What needs to be done:
Give the records back exactly as written, but without the images.

------ Entries provided ------

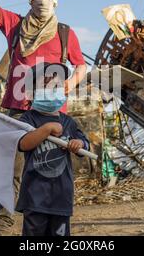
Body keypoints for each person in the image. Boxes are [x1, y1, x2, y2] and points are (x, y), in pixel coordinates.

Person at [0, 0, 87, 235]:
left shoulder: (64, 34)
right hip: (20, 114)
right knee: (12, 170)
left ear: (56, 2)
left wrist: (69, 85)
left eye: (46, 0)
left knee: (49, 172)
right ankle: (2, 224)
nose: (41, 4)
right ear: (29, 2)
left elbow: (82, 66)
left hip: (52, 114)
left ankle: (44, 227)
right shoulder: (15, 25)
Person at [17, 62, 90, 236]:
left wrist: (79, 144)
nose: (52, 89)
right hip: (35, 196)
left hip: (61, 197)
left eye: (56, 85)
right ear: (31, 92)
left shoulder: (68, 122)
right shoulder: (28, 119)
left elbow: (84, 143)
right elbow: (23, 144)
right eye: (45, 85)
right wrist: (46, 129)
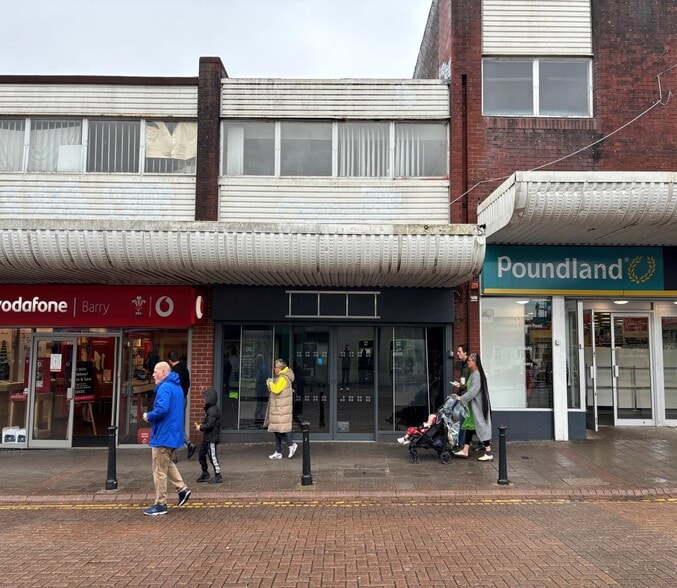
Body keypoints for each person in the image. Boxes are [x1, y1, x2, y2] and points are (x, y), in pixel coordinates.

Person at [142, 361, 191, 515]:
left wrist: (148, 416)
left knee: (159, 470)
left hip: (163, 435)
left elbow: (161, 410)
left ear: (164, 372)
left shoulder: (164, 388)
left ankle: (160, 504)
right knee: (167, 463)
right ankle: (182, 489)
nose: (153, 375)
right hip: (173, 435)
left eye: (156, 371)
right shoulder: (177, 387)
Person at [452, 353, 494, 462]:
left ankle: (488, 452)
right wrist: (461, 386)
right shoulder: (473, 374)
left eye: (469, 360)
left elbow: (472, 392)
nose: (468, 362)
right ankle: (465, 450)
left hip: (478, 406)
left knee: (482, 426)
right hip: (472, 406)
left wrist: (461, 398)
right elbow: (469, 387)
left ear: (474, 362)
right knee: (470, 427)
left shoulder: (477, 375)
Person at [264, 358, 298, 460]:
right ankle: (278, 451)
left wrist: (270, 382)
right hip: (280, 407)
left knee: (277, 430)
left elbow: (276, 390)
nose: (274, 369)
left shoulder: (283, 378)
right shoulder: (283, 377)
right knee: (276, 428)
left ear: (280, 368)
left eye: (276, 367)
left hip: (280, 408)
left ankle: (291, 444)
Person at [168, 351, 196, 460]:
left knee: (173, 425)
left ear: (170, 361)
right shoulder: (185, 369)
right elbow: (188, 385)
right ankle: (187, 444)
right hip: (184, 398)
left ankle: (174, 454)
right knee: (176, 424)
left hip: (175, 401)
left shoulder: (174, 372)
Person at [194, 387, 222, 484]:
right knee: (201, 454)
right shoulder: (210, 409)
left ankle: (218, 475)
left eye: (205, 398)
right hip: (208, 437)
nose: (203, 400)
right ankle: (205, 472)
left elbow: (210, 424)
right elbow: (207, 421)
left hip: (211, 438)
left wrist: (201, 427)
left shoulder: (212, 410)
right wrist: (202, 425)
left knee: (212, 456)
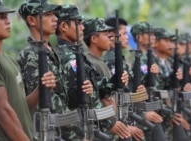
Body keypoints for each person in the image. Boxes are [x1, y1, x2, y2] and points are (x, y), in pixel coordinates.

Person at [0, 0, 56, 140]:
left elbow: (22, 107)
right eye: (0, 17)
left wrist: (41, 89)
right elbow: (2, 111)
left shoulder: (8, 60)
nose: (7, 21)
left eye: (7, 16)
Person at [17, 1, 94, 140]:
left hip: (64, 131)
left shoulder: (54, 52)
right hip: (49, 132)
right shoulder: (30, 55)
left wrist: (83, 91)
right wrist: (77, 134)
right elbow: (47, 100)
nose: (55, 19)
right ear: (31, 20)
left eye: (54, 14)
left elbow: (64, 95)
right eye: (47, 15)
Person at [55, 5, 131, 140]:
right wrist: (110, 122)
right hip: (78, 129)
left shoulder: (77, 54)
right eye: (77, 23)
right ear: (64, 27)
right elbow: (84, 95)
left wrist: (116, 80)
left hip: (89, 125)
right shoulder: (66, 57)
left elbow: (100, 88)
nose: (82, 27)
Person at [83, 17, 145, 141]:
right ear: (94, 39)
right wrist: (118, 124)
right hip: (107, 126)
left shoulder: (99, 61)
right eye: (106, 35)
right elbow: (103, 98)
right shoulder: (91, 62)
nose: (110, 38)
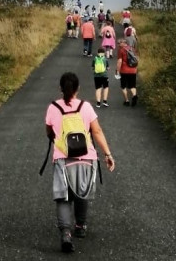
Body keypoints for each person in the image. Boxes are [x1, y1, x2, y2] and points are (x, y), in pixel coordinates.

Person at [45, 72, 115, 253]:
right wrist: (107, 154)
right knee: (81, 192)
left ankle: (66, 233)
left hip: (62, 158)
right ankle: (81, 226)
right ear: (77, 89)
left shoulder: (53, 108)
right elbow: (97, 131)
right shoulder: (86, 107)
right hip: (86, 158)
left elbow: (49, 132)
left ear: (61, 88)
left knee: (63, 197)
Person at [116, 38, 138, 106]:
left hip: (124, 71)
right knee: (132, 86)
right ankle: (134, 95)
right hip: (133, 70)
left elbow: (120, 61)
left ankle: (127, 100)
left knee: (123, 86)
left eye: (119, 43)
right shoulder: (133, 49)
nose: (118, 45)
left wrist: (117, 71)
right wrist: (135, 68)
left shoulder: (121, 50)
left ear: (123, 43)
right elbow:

------

Output for this task:
Body keypoints for each person in the image. Boxes are [x1, y1, x2, y2] and points are (x, y), in pixel coordinates.

Person at [0, 0, 87, 235]:
left shoulder: (64, 34)
right hip: (20, 114)
right knee: (12, 170)
left ear: (56, 2)
left wrist: (69, 85)
left eye: (46, 0)
left knee: (49, 172)
right ankle: (2, 224)
nose: (41, 4)
right ear: (29, 2)
left elbow: (82, 66)
left hip: (52, 114)
left ankle: (44, 227)
right shoulder: (15, 25)
Person at [17, 62, 90, 236]:
left wrist: (79, 144)
nose: (52, 89)
right hip: (35, 196)
left hip: (61, 197)
left eye: (56, 85)
right ear: (31, 92)
left shoulder: (68, 122)
right shoulder: (28, 119)
left elbow: (84, 143)
right elbow: (23, 144)
right eye: (45, 85)
right wrist: (46, 129)
Body keypoints for each person in the image. Boxes are [x1, y1, x2, y2] and points are (x, y), in pixel coordinates.

Person at [142, 361, 191, 515]:
left wrist: (148, 416)
left knee: (159, 470)
left hip: (163, 435)
left elbow: (161, 410)
left ear: (164, 372)
left shoulder: (164, 388)
left ankle: (160, 504)
right knee: (167, 463)
right ankle: (182, 489)
nose: (153, 375)
right hip: (173, 435)
left eye: (156, 371)
right shoulder: (177, 387)
Person at [452, 353, 494, 462]:
left ankle: (488, 452)
right wrist: (461, 386)
right shoulder: (473, 374)
left eye: (469, 360)
left elbow: (472, 392)
nose: (468, 362)
right ankle: (465, 450)
left hip: (478, 406)
left knee: (482, 426)
right hip: (472, 406)
left wrist: (461, 398)
right elbow: (469, 387)
left ear: (474, 362)
right knee: (470, 427)
left shoulder: (477, 375)
Person at [264, 358, 298, 460]:
right ankle: (278, 451)
left wrist: (270, 382)
right hip: (280, 407)
left knee: (277, 430)
left elbow: (276, 390)
nose: (274, 369)
left shoulder: (283, 378)
right shoulder: (283, 377)
right knee: (276, 428)
left ear: (280, 368)
left eye: (276, 367)
left hip: (280, 408)
left ankle: (291, 444)
Person at [168, 351, 196, 460]:
left knee: (173, 425)
left ear: (170, 361)
right shoulder: (185, 369)
right elbow: (188, 385)
right ankle: (187, 444)
right hip: (184, 398)
left ankle: (174, 454)
right knee: (176, 424)
left hip: (175, 401)
left shoulder: (174, 372)
Person at [194, 387, 222, 484]:
right knee: (201, 454)
right shoulder: (210, 409)
left ankle: (218, 475)
left eye: (205, 398)
right hip: (208, 437)
nose: (203, 400)
right ankle: (205, 472)
left elbow: (210, 424)
right elbow: (207, 421)
left hip: (211, 438)
left wrist: (201, 427)
left shoulder: (212, 410)
right wrist: (202, 425)
left knee: (212, 456)
Body keypoints for each person in the image. Boxes are [x1, y1, x2, y2] and points are (x, y), in pixel coordinates.

Person at [0, 0, 56, 140]:
left elbow: (22, 107)
right eye: (0, 17)
left wrist: (41, 89)
right elbow: (2, 111)
left shoulder: (8, 60)
nose: (7, 21)
left eye: (7, 16)
Person at [17, 1, 94, 140]:
left hip: (64, 131)
left shoulder: (54, 52)
right hip: (49, 132)
right shoulder: (30, 55)
left wrist: (83, 91)
right wrist: (77, 134)
right elbow: (47, 100)
nose: (55, 19)
right ear: (31, 20)
left eye: (54, 14)
left elbow: (64, 95)
right eye: (47, 15)
Person at [55, 5, 131, 140]:
right wrist: (110, 122)
right hip: (78, 129)
left shoulder: (77, 54)
right eye: (77, 23)
right ear: (64, 27)
right elbow: (84, 95)
left wrist: (116, 80)
left hip: (89, 125)
right shoulder: (66, 57)
left elbow: (100, 88)
nose: (82, 27)
Person at [83, 17, 145, 141]:
right ear: (94, 39)
right wrist: (118, 124)
right hip: (107, 126)
left shoulder: (99, 61)
right eye: (106, 35)
right elbow: (103, 98)
right shoulder: (91, 62)
nose: (110, 38)
Body keypoints for each person in the image. Boxes are [x1, y1, x2, y2] and points are (x, y), in pixel coordinates.

Person at [45, 72, 115, 253]:
right wrist: (107, 154)
right knee: (81, 192)
left ankle: (66, 233)
left hip: (62, 158)
right ankle: (81, 226)
right ear: (77, 89)
left shoulder: (53, 108)
right elbow: (97, 131)
right shoulder: (86, 107)
right hip: (86, 158)
left elbow: (49, 132)
left ear: (61, 88)
left knee: (63, 197)
Person at [116, 38, 138, 106]:
left hip: (124, 71)
right knee: (132, 86)
right ankle: (134, 95)
right hip: (133, 70)
left elbow: (120, 61)
left ankle: (127, 100)
left knee: (123, 86)
left eye: (119, 43)
right shoulder: (133, 49)
nose: (118, 45)
left wrist: (117, 71)
right wrist: (135, 68)
left shoulder: (121, 50)
left ear: (123, 43)
right elbow:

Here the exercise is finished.